Open alecmcclean opened 4 years ago
Hi Alec,
Sorry for the delay in replying.
We'll get to the bottom of this - it looks like we went a bit over the top sanitising user inputs.
This should have been fixed in the latest PR #72 @evanjflack
library(dplyr)
set.seed(938)
df <-
expand.grid(
group_id = c(1, 2, 3), # Group ID (treatment level ID)
t = c(0, 1, 2) # Time
) %>%
mutate(
# Treatment status
a = case_when(
group_id == 2 & t > 0 ~ 1, # 1 time period untreated 2 periods treated
group_id == 3 & t > 1 ~ 1, # 2 untreated 1 treated
T ~ 0 # id == 1 never treated
)
)
# Expand dataset with "individual" level observations
df <- df %>% left_join(
expand.grid(
group_id = c(1, 2, 3),
ind_id = seq(1, 2)
) %>%
filter(group_id == 2 | ind_id < 2) ## Leave only group id == 2 with two individuals
) %>%
select(group_id, ind_id, everything()) %>%
arrange(group_id, ind_id, t) %>%
mutate(y = rnorm(nrow(.)))
bacon_res <- df %>%
bacon(formula = y ~ a,
id_var = "group_id",
time_var = "t")
bacon_res
with results:
1 Earlier vs Later Treated 0.2 0.30438
2 Later vs Earlier Treated 0.2 0.12943
3 Treated vs Untreated 0.6 -0.44938
treated untreated estimate weight type
2 1 99999 -0.8366176 0.4 Treated vs Untreated
3 2 99999 0.3250949 0.2 Treated vs Untreated
6 2 1 0.1294280 0.2 Later vs Earlier Treated
8 1 2 0.3043799 0.2 Earlier vs Later Treated
Great, thank you!
Thank you for this package! I tested using the example code above, but my codes don't go through. I made sure that I have the most updated version of bacondecomp package, but still get an error for an unbalanced error. Could you please check if this fix for an unbalanced panel is reflected in the updated version of bacondecomp package in R?
Thank you so much for your help!
Hi,
Did you use the latest version from GitHub or CRAN?
I believe this is fixed on GitHub but looking back at the logs I'm not sure if @evanjflack pushed the patch to CRAN.
If it's broken on GitHub too I'll have another look.
Thanks, Ed
Hi Ed,
Yes, I used the latest version from CRAN. I think the updates were not pushed to CRAN.
I just edited the source code and used it fine, but I think it would be great to push the update.
Thanks, Elina
On Nov 9, 2020, at 3:45 PM, Ed Jee notifications@github.com wrote:
Hi,
Did you use the latest version from GitHub or CRAN?

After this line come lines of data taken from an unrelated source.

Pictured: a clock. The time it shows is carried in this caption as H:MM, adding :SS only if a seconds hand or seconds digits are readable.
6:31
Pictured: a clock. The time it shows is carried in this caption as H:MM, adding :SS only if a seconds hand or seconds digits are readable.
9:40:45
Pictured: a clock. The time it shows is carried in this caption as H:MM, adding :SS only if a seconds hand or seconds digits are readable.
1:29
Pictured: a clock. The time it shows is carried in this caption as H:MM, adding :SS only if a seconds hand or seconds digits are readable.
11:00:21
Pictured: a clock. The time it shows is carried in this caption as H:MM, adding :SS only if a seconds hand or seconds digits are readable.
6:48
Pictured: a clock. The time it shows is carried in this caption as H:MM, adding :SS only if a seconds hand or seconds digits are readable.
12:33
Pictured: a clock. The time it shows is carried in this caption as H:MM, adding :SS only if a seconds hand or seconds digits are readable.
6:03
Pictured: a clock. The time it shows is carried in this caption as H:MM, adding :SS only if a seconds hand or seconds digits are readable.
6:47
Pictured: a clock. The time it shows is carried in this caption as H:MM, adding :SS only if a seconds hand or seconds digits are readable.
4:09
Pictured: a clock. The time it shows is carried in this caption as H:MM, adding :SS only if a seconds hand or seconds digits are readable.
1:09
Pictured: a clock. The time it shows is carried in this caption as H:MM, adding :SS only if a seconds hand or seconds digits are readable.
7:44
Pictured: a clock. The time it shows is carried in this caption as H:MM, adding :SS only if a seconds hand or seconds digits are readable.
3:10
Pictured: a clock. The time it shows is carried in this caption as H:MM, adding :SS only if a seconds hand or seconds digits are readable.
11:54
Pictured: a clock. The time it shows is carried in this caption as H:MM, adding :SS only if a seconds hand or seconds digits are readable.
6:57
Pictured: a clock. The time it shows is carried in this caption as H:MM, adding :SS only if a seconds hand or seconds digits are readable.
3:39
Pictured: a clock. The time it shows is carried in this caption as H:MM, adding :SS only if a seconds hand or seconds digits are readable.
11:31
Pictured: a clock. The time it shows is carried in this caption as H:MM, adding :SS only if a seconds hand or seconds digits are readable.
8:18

I believe this is fixed on GitHub but looking back at the logs I'm not sure if @evanjflack https://github.com/evanjflack pushed the patch to CRAN.
If it's broken on GitHub too I'll have another look.
Thanks, Ed
— You are receiving this because you commented. Reply to this email directly, view it on GitHub https://github.com/evanjflack/bacondecomp/issues/71#issuecomment-724351339, or unsubscribe https://github.com/notifications/unsubscribe-auth/ARWHCY4Z43S4S72RMOQ5M6DSPB5KDANCNFSM4MOI37FA.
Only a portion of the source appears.